__Recorded data__
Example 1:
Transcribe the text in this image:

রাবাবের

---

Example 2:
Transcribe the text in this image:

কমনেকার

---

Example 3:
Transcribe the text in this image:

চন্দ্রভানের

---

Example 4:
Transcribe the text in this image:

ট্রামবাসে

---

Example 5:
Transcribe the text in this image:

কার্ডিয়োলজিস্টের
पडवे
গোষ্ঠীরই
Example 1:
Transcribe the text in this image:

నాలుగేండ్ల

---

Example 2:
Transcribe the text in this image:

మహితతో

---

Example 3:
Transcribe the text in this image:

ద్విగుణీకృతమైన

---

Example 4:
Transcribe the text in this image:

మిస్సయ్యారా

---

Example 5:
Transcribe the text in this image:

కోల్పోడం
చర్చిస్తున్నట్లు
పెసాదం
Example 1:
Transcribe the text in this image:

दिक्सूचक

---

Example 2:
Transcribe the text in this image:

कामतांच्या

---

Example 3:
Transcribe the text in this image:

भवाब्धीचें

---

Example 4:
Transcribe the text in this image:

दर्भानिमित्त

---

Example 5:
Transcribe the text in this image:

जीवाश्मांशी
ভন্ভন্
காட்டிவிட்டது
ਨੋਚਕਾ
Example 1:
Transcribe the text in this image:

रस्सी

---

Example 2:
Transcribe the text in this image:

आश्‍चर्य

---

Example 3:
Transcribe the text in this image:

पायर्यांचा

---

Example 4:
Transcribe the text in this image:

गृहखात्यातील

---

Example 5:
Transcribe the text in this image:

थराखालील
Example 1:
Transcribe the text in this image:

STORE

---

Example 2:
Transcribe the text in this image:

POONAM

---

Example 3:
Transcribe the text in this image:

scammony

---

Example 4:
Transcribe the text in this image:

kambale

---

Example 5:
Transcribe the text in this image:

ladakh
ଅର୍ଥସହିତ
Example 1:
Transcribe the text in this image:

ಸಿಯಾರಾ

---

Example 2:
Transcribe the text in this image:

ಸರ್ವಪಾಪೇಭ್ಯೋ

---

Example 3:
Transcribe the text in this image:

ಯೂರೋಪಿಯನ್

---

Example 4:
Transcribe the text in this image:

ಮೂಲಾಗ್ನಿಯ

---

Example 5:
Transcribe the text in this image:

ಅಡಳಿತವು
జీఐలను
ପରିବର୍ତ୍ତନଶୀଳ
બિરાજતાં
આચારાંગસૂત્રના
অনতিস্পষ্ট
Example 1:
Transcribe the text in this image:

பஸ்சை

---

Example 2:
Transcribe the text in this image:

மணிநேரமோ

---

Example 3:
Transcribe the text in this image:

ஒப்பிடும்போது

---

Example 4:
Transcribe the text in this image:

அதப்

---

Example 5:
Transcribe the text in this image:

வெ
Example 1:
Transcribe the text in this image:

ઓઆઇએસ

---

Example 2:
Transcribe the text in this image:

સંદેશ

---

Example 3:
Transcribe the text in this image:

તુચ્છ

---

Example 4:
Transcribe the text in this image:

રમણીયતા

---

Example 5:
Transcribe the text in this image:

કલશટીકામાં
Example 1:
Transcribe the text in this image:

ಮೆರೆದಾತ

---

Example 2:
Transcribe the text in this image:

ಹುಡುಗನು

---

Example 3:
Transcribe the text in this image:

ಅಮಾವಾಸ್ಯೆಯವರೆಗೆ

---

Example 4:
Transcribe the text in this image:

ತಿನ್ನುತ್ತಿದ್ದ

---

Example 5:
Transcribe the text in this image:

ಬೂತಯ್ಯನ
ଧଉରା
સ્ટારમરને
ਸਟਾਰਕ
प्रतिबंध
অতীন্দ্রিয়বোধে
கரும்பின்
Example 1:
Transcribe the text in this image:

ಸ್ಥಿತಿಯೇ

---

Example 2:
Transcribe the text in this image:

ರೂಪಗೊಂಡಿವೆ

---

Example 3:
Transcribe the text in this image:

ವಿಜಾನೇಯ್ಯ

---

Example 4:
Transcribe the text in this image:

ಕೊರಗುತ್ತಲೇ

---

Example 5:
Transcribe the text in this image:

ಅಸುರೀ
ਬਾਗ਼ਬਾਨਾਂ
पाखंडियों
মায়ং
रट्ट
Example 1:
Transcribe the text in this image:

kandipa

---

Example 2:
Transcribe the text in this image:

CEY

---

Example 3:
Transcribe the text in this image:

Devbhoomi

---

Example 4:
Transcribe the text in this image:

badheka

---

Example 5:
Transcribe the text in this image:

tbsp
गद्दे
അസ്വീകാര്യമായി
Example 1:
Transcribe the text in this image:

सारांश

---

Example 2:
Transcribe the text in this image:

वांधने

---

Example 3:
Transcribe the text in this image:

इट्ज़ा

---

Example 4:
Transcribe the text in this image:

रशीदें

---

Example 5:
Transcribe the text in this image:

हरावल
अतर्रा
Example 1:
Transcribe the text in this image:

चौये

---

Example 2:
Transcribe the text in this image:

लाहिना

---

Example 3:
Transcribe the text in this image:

__Action item__
After reading the lines above, reproduce them all exactly.

__Exercise response__
Example 1:
Transcribe the text in this image:

রাবাবের

---

Example 2:
Transcribe the text in this image:

কমনেকার

---

Example 3:
Transcribe the text in this image:

চন্দ্রভানের

---

Example 4:
Transcribe the text in this image:

ট্রামবাসে

---

Example 5:
Transcribe the text in this image:

কার্ডিয়োলজিস্টের
पडवे
গোষ্ঠীরই
Example 1:
Transcribe the text in this image:

నాలుగేండ్ల

---

Example 2:
Transcribe the text in this image:

మహితతో

---

Example 3:
Transcribe the text in this image:

ద్విగుణీకృతమైన

---

Example 4:
Transcribe the text in this image:

మిస్సయ్యారా

---

Example 5:
Transcribe the text in this image:

కోల్పోడం
చర్చిస్తున్నట్లు
పెసాదం
Example 1:
Transcribe the text in this image:

दिक्सूचक

---

Example 2:
Transcribe the text in this image:

कामतांच्या

---

Example 3:
Transcribe the text in this image:

भवाब्धीचें

---

Example 4:
Transcribe the text in this image:

दर्भानिमित्त

---

Example 5:
Transcribe the text in this image:

जीवाश्मांशी
ভন্ভন্
காட்டிவிட்டது
ਨੋਚਕਾ
Example 1:
Transcribe the text in this image:

रस्सी

---

Example 2:
Transcribe the text in this image:

आश्‍चर्य

---

Example 3:
Transcribe the text in this image:

पायर्यांचा

---

Example 4:
Transcribe the text in this image:

गृहखात्यातील

---

Example 5:
Transcribe the text in this image:

थराखालील
Example 1:
Transcribe the text in this image:

STORE

---

Example 2:
Transcribe the text in this image:

POONAM

---

Example 3:
Transcribe the text in this image:

scammony

---

Example 4:
Transcribe the text in this image:

kambale

---

Example 5:
Transcribe the text in this image:

ladakh
ଅର୍ଥସହିତ
Example 1:
Transcribe the text in this image:

ಸಿಯಾರಾ

---

Example 2:
Transcribe the text in this image:

ಸರ್ವಪಾಪೇಭ್ಯೋ

---

Example 3:
Transcribe the text in this image:

ಯೂರೋಪಿಯನ್

---

Example 4:
Transcribe the text in this image:

ಮೂಲಾಗ್ನಿಯ

---

Example 5:
Transcribe the text in this image:

ಅಡಳಿತವು
జీఐలను
ପରିବର୍ତ୍ତନଶୀଳ
બિરાજતાં
આચારાંગસૂત્રના
অনতিস্পষ্ট
Example 1:
Transcribe the text in this image:

பஸ்சை

---

Example 2:
Transcribe the text in this image:

மணிநேரமோ

---

Example 3:
Transcribe the text in this image:

ஒப்பிடும்போது

---

Example 4:
Transcribe the text in this image:

அதப்

---

Example 5:
Transcribe the text in this image:

வெ
Example 1:
Transcribe the text in this image:

ઓઆઇએસ

---

Example 2:
Transcribe the text in this image:

સંદેશ

---

Example 3:
Transcribe the text in this image:

તુચ્છ

---

Example 4:
Transcribe the text in this image:

રમણીયતા

---

Example 5:
Transcribe the text in this image:

કલશટીકામાં
Example 1:
Transcribe the text in this image:

ಮೆರೆದಾತ

---

Example 2:
Transcribe the text in this image:

ಹುಡುಗನು

---

Example 3:
Transcribe the text in this image:

ಅಮಾವಾಸ್ಯೆಯವರೆಗೆ

---

Example 4:
Transcribe the text in this image:

ತಿನ್ನುತ್ತಿದ್ದ

---

Example 5:
Transcribe the text in this image:

ಬೂತಯ್ಯನ
ଧଉରା
સ્ટારમરને
ਸਟਾਰਕ
प्रतिबंध
অতীন্দ্রিয়বোধে
கரும்பின்
Example 1:
Transcribe the text in this image:

ಸ್ಥಿತಿಯೇ

---

Example 2:
Transcribe the text in this image:

ರೂಪಗೊಂಡಿವೆ

---

Example 3:
Transcribe the text in this image:

ವಿಜಾನೇಯ್ಯ

---

Example 4:
Transcribe the text in this image:

ಕೊರಗುತ್ತಲೇ

---

Example 5:
Transcribe the text in this image:

ಅಸುರೀ
ਬਾਗ਼ਬਾਨਾਂ
पाखंडियों
মায়ং
रट्ट
Example 1:
Transcribe the text in this image:

kandipa

---

Example 2:
Transcribe the text in this image:

CEY

---

Example 3:
Transcribe the text in this image:

Devbhoomi

---

Example 4:
Transcribe the text in this image:

badheka

---

Example 5:
Transcribe the text in this image:

tbsp
गद्दे
അസ്വീകാര്യമായി
Example 1:
Transcribe the text in this image:

सारांश

---

Example 2:
Transcribe the text in this image:

वांधने

---

Example 3:
Transcribe the text in this image:

इट्ज़ा

---

Example 4:
Transcribe the text in this image:

रशीदें

---

Example 5:
Transcribe the text in this image:

हरावल
अतर्रा
Example 1:
Transcribe the text in this image:

चौये

---

Example 2:
Transcribe the text in this image:

लाहिना

---

Example 3:
Transcribe the text in this image:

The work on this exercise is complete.